* How to complete this task *
Write down the whole listing below again without changing a word.

++++ Data to use ++++

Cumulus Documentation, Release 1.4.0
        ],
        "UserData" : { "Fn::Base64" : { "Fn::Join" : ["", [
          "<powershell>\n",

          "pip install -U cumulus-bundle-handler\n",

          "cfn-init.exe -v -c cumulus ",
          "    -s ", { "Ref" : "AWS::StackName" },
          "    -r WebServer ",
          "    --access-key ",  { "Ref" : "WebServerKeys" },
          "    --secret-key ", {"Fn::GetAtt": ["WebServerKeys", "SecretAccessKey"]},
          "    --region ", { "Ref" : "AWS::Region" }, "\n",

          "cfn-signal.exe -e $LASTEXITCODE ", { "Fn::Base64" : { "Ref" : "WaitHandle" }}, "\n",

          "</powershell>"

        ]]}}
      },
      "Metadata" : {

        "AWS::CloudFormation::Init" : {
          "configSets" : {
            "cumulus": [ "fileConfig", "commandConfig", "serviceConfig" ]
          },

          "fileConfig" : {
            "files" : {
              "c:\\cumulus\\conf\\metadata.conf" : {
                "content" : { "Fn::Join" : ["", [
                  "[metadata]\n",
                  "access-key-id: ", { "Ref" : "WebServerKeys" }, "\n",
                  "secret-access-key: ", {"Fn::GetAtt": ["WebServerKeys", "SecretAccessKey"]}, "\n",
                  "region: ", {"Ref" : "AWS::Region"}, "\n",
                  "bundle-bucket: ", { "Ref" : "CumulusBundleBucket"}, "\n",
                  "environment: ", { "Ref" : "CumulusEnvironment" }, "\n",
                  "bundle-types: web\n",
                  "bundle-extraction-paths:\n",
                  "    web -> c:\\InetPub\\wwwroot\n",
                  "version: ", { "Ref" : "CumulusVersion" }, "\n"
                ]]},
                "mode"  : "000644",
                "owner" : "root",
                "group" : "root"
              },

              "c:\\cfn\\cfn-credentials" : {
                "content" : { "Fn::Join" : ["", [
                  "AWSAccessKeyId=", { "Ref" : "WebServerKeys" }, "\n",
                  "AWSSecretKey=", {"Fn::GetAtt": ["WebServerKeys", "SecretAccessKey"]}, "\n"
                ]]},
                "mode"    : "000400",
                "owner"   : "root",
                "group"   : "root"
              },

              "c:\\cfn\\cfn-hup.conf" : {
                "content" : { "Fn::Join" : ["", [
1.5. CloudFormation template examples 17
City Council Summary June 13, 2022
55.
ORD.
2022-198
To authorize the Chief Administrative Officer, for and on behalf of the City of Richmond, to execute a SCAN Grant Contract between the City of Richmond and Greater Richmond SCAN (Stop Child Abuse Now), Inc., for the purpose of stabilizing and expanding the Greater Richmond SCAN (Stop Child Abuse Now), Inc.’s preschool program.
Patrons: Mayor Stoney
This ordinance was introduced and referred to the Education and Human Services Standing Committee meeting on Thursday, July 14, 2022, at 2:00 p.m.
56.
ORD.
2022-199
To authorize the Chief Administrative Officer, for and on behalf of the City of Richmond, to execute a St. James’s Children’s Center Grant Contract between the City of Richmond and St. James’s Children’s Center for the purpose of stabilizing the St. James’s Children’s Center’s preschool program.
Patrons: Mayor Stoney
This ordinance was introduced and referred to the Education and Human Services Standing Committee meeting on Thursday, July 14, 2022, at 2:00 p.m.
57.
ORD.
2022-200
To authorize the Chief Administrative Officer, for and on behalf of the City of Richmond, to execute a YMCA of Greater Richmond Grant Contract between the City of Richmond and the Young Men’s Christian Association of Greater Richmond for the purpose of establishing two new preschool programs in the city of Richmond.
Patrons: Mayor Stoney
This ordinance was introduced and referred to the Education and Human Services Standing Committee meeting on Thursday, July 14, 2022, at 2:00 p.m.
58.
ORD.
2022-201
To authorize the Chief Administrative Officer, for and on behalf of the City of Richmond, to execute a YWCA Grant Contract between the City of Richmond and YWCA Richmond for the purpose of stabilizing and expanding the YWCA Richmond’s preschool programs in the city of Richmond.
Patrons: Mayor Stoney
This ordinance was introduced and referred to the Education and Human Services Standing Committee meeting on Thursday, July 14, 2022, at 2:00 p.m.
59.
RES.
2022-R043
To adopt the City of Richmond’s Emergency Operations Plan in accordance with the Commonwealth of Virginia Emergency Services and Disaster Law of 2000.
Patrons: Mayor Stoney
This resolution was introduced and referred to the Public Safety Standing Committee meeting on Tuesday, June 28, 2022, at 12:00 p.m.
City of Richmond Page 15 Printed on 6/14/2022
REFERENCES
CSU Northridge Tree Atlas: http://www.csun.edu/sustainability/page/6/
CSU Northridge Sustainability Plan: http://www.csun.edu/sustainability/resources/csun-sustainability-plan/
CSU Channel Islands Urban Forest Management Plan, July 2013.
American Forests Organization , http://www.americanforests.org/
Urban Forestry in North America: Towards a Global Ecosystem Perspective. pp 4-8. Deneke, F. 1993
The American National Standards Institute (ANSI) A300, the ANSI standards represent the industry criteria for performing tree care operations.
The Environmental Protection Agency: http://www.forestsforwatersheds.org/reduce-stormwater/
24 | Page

++++

* Your response *
Cumulus Documentation, Release 1.4.0
        ],
        "UserData" : { "Fn::Base64" : { "Fn::Join" : ["", [
          "<powershell>\n",

          "pip install -U cumulus-bundle-handler\n",

          "cfn-init.exe -v -c cumulus ",
          "    -s ", { "Ref" : "AWS::StackName" },
          "    -r WebServer ",
          "    --access-key ",  { "Ref" : "WebServerKeys" },
          "    --secret-key ", {"Fn::GetAtt": ["WebServerKeys", "SecretAccessKey"]},
          "    --region ", { "Ref" : "AWS::Region" }, "\n",

          "cfn-signal.exe -e $LASTEXITCODE ", { "Fn::Base64" : { "Ref" : "WaitHandle" }}, "\n",

          "</powershell>"

        ]]}}
      },
      "Metadata" : {

        "AWS::CloudFormation::Init" : {
          "configSets" : {
            "cumulus": [ "fileConfig", "commandConfig", "serviceConfig" ]
          },

          "fileConfig" : {
            "files" : {
              "c:\\cumulus\\conf\\metadata.conf" : {
                "content" : { "Fn::Join" : ["", [
                  "[metadata]\n",
                  "access-key-id: ", { "Ref" : "WebServerKeys" }, "\n",
                  "secret-access-key: ", {"Fn::GetAtt": ["WebServerKeys", "SecretAccessKey"]}, "\n",
                  "region: ", {"Ref" : "AWS::Region"}, "\n",
                  "bundle-bucket: ", { "Ref" : "CumulusBundleBucket"}, "\n",
                  "environment: ", { "Ref" : "CumulusEnvironment" }, "\n",
                  "bundle-types: web\n",
                  "bundle-extraction-paths:\n",
                  "    web -> c:\\InetPub\\wwwroot\n",
                  "version: ", { "Ref" : "CumulusVersion" }, "\n"
                ]]},
                "mode"  : "000644",
                "owner" : "root",
                "group" : "root"
              },

              "c:\\cfn\\cfn-credentials" : {
                "content" : { "Fn::Join" : ["", [
                  "AWSAccessKeyId=", { "Ref" : "WebServerKeys" }, "\n",
                  "AWSSecretKey=", {"Fn::GetAtt": ["WebServerKeys", "SecretAccessKey"]}, "\n"
                ]]},
                "mode"    : "000400",
                "owner"   : "root",
                "group"   : "root"
              },

              "c:\\cfn\\cfn-hup.conf" : {
                "content" : { "Fn::Join" : ["", [
1.5. CloudFormation template examples 17
City Council Summary June 13, 2022
55.
ORD.
2022-198
To authorize the Chief Administrative Officer, for and on behalf of the City of Richmond, to execute a SCAN Grant Contract between the City of Richmond and Greater Richmond SCAN (Stop Child Abuse Now), Inc., for the purpose of stabilizing and expanding the Greater Richmond SCAN (Stop Child Abuse Now), Inc.’s preschool program.
Patrons: Mayor Stoney
This ordinance was introduced and referred to the Education and Human Services Standing Committee meeting on Thursday, July 14, 2022, at 2:00 p.m.
56.
ORD.
2022-199
To authorize the Chief Administrative Officer, for and on behalf of the City of Richmond, to execute a St. James’s Children’s Center Grant Contract between the City of Richmond and St. James’s Children’s Center for the purpose of stabilizing the St. James’s Children’s Center’s preschool program.
Patrons: Mayor Stoney
This ordinance was introduced and referred to the Education and Human Services Standing Committee meeting on Thursday, July 14, 2022, at 2:00 p.m.
57.
ORD.
2022-200
To authorize the Chief Administrative Officer, for and on behalf of the City of Richmond, to execute a YMCA of Greater Richmond Grant Contract between the City of Richmond and the Young Men’s Christian Association of Greater Richmond for the purpose of establishing two new preschool programs in the city of Richmond.
Patrons: Mayor Stoney
This ordinance was introduced and referred to the Education and Human Services Standing Committee meeting on Thursday, July 14, 2022, at 2:00 p.m.
58.
ORD.
2022-201
To authorize the Chief Administrative Officer, for and on behalf of the City of Richmond, to execute a YWCA Grant Contract between the City of Richmond and YWCA Richmond for the purpose of stabilizing and expanding the YWCA Richmond’s preschool programs in the city of Richmond.
Patrons: Mayor Stoney
This ordinance was introduced and referred to the Education and Human Services Standing Committee meeting on Thursday, July 14, 2022, at 2:00 p.m.
59.
RES.
2022-R043
To adopt the City of Richmond’s Emergency Operations Plan in accordance with the Commonwealth of Virginia Emergency Services and Disaster Law of 2000.
Patrons: Mayor Stoney
This resolution was introduced and referred to the Public Safety Standing Committee meeting on Tuesday, June 28, 2022, at 12:00 p.m.
City of Richmond Page 15 Printed on 6/14/2022
REFERENCES
CSU Northridge Tree Atlas: http://www.csun.edu/sustainability/page/6/
CSU Northridge Sustainability Plan: http://www.csun.edu/sustainability/resources/csun-sustainability-plan/
CSU Channel Islands Urban Forest Management Plan, July 2013.
American Forests Organization , http://www.americanforests.org/
Urban Forestry in North America: Towards a Global Ecosystem Perspective. pp 4-8. Deneke, F. 1993
The American National Standards Institute (ANSI) A300, the ANSI standards represent the industry criteria for performing tree care operations.
The Environmental Protection Agency: http://www.forestsforwatersheds.org/reduce-stormwater/
24 | Page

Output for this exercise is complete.